Fisioterapis Persita Tangerang: Jika Main Tarkam Hindari Benturan
Belum jelasnya kompetisi sepak bola Indonesia, membuat para pesepak bola kesulitan.
Editor: Toni Bramantoro
Laporan Reporter WARTAKOTALIVE.COMRafsanzani Simanjorang
TRIBUNNEWS.COM, JAKARTA - Belum jelasnya kompetisi sepak bola Indonesia, membuat para pesepak bola kesulitan.
Satu sisi pemain harus menjaga fisik, serta mempertahan kualitasnya, disisi lain pemain harus menjaga dapur tetap mengepul.
Artinya, pemain harus punya pendapatan lain, akibat gaji di klub telah dipotong semenjak dihentikannya kompetisi.
Tak heran, banyak pesepak bola turun ke kompetisi tarkam, baik alasan menjaga kondisi bahkan menambah pundi-pundi keuangan.
Namun, dalam tarkam hal yang penting diwaspadai adalah cedera. Hal ini membuat banyak klub yang melarang pemainnya turun ke tarkam, namun ada pula yang mengizinkannya.
Seorang fisioterapis Persita Tangerang, Denny Shulton pun memberikan pandangannya.
"Memang bicara soal tarkam kembali lagi ke individunya ya. Mungkin mereka lebih menjaga kondisi dan ball feeling pemain tersebut, saya tidak bisa menilai secara dalam, yang terpenting terhindar dari cidera agar ketika nanti kick off liga aman tanpa cidera, dan tetep menjalankan protokol kesehatan itu lebih penting untuk menekan laju Covid-19 ini" ucapnya, Senin (8/2/2021).
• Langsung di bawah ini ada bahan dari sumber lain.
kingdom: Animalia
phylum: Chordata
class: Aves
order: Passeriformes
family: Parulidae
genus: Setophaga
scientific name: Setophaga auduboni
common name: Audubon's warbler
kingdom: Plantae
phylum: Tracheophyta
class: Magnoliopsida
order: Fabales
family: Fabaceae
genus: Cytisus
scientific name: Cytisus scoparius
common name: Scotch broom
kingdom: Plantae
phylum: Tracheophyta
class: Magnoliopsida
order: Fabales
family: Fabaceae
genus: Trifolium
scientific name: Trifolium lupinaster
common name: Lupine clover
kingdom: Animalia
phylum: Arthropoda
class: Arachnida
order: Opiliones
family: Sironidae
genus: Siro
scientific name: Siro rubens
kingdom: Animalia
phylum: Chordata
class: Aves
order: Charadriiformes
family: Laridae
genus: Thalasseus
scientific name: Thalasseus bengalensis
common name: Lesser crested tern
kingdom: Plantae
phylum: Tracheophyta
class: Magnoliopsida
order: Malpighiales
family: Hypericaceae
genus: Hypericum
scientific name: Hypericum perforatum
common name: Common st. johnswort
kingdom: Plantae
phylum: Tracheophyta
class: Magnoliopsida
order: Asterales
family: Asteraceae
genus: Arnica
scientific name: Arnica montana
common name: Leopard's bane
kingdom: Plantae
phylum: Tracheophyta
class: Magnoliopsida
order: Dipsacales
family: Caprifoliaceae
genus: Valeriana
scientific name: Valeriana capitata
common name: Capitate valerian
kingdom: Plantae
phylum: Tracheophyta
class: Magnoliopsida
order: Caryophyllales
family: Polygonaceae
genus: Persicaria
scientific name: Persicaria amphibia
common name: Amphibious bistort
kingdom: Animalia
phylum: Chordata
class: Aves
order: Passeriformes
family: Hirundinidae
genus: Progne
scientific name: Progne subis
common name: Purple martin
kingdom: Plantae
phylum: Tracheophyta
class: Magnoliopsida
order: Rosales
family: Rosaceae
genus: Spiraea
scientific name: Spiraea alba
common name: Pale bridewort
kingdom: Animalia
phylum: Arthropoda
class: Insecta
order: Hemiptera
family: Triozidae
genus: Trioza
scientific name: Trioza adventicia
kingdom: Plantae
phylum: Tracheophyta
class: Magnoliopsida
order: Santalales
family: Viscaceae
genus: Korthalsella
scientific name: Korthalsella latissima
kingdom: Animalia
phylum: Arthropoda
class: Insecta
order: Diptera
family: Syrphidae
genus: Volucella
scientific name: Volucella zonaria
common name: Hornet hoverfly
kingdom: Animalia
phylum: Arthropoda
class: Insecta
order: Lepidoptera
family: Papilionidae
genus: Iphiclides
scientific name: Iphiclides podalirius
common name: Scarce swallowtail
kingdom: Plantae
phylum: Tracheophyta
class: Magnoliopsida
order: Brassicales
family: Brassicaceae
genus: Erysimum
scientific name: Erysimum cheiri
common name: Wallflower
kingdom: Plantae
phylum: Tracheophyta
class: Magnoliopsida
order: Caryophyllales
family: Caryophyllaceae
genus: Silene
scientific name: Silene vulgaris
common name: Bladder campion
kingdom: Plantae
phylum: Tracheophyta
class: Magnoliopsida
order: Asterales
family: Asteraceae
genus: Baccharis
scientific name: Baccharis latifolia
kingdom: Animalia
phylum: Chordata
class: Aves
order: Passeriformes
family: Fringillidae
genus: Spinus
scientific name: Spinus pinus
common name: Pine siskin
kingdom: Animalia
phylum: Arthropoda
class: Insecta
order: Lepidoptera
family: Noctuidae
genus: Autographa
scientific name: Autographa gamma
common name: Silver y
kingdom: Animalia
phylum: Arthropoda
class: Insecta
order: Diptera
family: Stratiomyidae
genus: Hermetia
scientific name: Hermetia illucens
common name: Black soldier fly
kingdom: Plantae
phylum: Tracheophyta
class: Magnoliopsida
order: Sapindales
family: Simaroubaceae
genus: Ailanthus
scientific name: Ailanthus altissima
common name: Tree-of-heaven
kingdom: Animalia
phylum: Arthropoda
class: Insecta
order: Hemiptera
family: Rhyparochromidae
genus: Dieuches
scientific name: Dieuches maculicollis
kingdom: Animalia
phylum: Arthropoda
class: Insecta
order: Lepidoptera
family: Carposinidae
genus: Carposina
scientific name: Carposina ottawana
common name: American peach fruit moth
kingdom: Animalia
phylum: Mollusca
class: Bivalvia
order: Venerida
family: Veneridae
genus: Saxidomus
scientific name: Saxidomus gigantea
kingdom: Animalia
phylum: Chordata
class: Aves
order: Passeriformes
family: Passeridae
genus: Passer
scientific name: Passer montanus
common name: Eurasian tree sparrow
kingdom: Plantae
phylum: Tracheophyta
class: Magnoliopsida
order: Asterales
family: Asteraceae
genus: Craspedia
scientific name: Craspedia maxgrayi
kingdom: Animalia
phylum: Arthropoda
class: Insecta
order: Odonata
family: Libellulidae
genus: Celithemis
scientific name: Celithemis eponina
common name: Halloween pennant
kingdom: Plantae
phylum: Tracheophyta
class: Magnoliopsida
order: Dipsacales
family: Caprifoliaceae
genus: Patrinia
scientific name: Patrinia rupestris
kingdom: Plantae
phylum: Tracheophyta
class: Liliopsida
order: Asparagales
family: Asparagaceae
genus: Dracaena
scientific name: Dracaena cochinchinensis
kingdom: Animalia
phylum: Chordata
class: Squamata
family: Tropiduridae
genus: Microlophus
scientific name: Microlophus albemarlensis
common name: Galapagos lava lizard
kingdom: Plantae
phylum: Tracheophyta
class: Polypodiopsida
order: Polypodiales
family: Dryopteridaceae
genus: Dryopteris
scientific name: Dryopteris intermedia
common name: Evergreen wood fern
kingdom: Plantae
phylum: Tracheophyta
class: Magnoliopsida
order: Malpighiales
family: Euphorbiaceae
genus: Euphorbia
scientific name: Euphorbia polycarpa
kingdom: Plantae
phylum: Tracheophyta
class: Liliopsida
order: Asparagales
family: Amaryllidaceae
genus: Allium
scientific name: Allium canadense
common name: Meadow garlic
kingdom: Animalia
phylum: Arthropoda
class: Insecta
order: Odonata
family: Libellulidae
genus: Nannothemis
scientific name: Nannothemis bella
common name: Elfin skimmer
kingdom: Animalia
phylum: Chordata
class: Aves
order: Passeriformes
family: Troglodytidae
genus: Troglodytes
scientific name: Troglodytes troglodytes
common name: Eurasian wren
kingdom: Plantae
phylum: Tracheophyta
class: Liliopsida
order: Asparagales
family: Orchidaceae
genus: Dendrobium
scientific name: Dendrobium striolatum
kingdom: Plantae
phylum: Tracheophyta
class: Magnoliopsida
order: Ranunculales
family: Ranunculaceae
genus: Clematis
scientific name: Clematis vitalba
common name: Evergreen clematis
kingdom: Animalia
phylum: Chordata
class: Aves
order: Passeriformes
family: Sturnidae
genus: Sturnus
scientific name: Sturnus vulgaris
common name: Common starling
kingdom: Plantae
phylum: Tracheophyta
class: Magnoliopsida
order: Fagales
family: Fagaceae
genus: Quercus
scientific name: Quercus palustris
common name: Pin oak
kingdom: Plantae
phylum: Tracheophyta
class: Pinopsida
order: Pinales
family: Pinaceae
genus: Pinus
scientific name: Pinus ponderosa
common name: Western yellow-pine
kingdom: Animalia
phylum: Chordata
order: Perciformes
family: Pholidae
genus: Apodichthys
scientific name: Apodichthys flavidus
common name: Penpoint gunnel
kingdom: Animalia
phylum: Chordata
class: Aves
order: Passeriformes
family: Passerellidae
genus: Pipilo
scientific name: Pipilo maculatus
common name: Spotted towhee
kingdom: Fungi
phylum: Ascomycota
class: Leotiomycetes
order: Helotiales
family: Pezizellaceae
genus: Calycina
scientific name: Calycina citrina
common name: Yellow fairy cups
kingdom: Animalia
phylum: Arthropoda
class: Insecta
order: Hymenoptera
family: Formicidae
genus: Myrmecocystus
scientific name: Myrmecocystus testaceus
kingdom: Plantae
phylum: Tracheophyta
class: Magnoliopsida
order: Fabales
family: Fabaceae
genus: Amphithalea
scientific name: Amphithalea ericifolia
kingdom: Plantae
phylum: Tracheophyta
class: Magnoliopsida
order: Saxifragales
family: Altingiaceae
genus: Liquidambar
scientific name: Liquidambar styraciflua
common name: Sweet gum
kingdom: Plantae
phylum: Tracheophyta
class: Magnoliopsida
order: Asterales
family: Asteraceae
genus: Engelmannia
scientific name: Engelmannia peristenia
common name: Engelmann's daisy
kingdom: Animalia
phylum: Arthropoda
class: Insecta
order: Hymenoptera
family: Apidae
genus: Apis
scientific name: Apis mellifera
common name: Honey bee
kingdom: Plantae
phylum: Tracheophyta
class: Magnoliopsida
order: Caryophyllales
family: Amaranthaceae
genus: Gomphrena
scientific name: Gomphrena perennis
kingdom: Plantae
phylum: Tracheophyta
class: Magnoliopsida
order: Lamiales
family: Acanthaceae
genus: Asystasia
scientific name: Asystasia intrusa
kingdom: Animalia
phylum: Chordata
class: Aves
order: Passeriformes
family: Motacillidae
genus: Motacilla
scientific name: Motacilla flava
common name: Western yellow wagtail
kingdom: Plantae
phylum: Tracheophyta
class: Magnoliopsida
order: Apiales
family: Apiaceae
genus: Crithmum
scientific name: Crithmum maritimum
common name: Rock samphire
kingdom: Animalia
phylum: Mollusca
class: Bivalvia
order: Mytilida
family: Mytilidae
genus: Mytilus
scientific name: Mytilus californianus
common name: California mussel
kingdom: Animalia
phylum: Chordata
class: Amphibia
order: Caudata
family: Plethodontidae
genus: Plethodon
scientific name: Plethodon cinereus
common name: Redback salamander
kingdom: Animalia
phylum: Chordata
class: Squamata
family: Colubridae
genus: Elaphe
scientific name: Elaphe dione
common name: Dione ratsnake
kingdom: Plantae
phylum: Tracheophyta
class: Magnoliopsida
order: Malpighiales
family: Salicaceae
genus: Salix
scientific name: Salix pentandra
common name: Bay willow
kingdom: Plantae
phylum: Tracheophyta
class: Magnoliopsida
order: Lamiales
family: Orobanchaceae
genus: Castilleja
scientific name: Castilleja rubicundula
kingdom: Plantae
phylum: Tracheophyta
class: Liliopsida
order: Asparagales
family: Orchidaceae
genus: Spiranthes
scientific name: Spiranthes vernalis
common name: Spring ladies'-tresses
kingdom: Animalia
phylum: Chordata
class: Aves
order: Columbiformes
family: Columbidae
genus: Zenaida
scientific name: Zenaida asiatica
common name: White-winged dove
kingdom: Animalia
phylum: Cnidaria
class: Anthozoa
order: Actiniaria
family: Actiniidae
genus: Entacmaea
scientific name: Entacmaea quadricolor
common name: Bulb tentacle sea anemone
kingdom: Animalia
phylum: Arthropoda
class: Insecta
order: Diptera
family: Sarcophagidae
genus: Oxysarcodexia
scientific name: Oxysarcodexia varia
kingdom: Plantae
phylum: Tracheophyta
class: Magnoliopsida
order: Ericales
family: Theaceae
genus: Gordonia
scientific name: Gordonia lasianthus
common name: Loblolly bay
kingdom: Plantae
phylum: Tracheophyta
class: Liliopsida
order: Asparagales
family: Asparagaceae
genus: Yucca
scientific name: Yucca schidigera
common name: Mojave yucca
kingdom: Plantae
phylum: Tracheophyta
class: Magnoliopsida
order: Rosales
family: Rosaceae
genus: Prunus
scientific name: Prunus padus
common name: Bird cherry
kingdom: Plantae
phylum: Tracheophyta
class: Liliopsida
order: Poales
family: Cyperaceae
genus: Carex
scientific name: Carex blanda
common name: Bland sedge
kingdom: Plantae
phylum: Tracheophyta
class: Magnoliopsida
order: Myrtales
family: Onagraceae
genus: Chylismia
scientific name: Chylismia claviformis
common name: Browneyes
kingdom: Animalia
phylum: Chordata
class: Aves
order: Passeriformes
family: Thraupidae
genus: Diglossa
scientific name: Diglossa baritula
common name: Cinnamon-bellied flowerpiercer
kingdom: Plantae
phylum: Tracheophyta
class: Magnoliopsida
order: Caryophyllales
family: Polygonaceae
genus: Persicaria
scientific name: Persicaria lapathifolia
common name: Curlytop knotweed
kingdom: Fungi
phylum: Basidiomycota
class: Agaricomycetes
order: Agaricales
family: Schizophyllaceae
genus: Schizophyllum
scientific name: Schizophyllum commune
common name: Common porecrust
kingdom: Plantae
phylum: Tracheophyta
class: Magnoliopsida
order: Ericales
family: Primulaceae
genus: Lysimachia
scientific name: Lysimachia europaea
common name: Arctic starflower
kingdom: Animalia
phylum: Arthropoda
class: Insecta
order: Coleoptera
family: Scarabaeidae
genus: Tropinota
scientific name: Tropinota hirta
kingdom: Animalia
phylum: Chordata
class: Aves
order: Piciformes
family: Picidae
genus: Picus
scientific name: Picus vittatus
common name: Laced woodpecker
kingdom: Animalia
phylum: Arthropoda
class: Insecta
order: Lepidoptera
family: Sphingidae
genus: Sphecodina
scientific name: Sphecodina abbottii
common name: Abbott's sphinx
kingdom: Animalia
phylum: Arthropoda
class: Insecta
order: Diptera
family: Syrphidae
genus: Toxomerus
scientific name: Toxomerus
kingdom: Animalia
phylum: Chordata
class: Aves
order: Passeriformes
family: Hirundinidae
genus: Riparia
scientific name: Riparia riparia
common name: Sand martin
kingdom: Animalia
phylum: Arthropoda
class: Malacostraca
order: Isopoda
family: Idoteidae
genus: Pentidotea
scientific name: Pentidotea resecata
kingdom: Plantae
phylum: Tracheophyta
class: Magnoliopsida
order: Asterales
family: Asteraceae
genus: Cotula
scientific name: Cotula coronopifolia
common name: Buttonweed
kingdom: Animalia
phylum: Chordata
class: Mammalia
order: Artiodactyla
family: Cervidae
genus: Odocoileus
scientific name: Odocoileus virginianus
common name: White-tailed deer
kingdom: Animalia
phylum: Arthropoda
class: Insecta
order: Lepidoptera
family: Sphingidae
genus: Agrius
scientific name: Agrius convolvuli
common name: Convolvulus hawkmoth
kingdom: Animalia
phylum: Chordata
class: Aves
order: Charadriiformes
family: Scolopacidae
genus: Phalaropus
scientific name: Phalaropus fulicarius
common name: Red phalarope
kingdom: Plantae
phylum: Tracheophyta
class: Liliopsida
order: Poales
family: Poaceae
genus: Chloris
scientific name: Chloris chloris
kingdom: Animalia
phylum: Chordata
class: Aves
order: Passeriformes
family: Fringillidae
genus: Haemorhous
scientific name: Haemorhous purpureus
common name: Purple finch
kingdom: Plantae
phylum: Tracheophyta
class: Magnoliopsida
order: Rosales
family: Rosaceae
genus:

Lanjutnya, jika memang pemain bermain di Tarkam, sebisa mungkin menghindari benturan-benturan, serta jeli dalam pengambilan keputusan pada saat bermain fun game dikomunitas masing masing.
Menurutnya, jika pemain mengalami cidera yang serius akan lama penyembuhannya, apalagi jika di komunitas sering tidak punya tenaga medis.
Tak hanya itu, Denny pun menjelaskan, jika memang turun ke tarkam, penting untuk melakukan pemanasan.
"Karena banyak cidera yang berdampak jika tidak melakukan pemanasan. Minimal 10 hingga 15 menit," tambahnya.
Ia pun menganjurkan agar pemain tetap lebih hati-hati dalam pengambilan keputusan saat bermain, istirahat yang cukup, serta selalu ingat protokol kesehatan guna menekan penyebaran Covid-19.